Andrew Mitchell's job continues to hang in the balance as the chief whip was due to meet police officers in his constituency in a bid to draw a line under a row over his alleged use of the word "pleb".
Mr Mitchell, who was accused in news reports of a foul-mouthed rant at Downing Street police officers when they would not let him cycle through the street's main gate, has apologised for not treating officers with respect but denied calling them plebs.
The senior Tory, who skipped his party's conference this week amid continuing speculation over the row, will meet representatives of his local force in his Sutton Coldfield constituency.
The West Mercia Police Federation and Labour leader Ed Miliband both called for Mr Mitchell to clarify exactly what he did say.
Ken Mackaill, chairman of the federation, said: "We want to get to the bottom of this matter, hear what Mr Mitchell has to say and hopefully move forward from here. Mr Mitchell has apologised for being discourteous to the police officers at Downing Street but has denied using the words attributed to him. We want to ask him exactly what he did say. As it currently stands, there is an implication that the officers' accounts are not accurate."
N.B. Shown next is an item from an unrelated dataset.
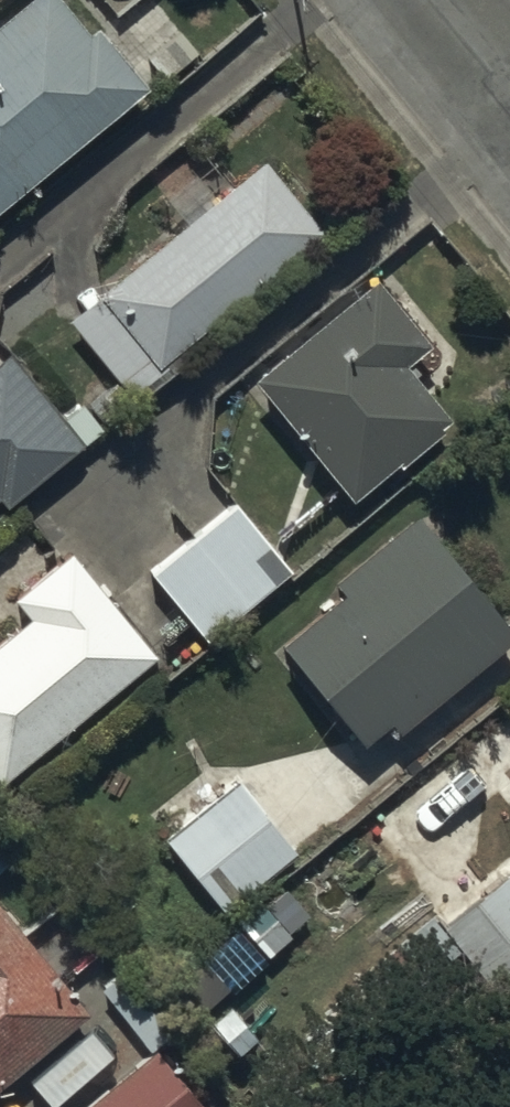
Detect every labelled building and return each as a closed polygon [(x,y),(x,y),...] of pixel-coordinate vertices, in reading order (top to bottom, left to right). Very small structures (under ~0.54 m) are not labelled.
[(145,100),(97,42),(87,49),(47,0),(43,0),(0,35),(0,219),(145,100)] [(266,173),(68,329),(134,413),(188,370),(180,359),(323,246),(266,173)] [(428,359),(372,295),(254,395),(355,514),(447,436),(401,382),(428,359)] [(6,517),(85,455),(14,365),(0,376),(0,510),(6,517)] [(207,482),(169,512),(197,548),(152,583),(205,651),(288,585),(235,518),(207,482)] [(399,746),(509,655),(509,645),(414,528),(332,596),(342,607),(277,660),(360,761),(391,736),(399,746)] [(70,565),(13,612),(28,630),(0,654),(0,794),(154,666),(70,565)] [(236,790),(164,849),(223,922),(295,863),(236,790)] [(439,938),(487,999),(509,981),(509,883),(439,938)] [(87,1024),(0,918),(0,1096),(87,1024)] [(99,1106),(189,1106),(154,1063),(99,1106)]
During a visit to Bristol on Thursday, Mr Miliband said: "I think the terrible thing about the Andrew Mitchell episode is we still don't know the truth. We still don't know what he said, what he said to our brave police officers, and he has got to come forward with an explanation.
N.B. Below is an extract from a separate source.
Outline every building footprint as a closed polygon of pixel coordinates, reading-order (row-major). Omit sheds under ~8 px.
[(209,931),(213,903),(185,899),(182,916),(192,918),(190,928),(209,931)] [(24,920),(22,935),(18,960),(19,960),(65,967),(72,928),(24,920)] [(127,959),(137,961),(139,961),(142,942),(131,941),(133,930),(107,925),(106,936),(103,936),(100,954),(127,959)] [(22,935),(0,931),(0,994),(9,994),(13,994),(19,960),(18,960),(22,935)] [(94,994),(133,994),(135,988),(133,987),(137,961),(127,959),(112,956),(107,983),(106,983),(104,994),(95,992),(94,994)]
"Frankly, for the Prime Minister he has got to get a grip on this situation because we've got the police officers who say that Andrew Mitchell said one thing and we've got Andrew Mitchell who has done a sort of denial of what he said.
"But Andrew Mitchell has got to come forward, and the Prime Minister has got to make him come forward, and make him say what he actually said to our police officers and nothing less than the truth about what happened in the Andrew Mitchell affair will do."
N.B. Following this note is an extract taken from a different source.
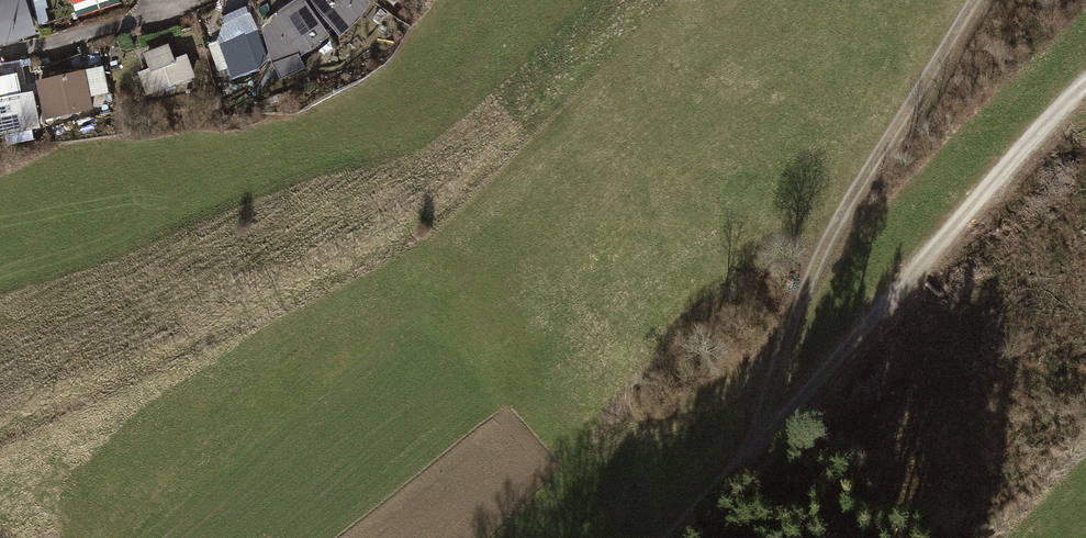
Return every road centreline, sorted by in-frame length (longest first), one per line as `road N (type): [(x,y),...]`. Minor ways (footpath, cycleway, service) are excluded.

Prime Minister David Cameron has called for a line to be drawn under the affair following Mr Mitchell's earlier apologies and senior police figures have also suggested it was time to move on. Mr Cameron has insisted what happened was wrong and must not happen again but said the officers involved had not wanted to pursue the matter further.
But rank and file officers remain angry that Mr Mitchell, who was appointed chief whip in last month's reshuffle, continues to dispute the language the officers reported that he used - most controversially calling them "plebs".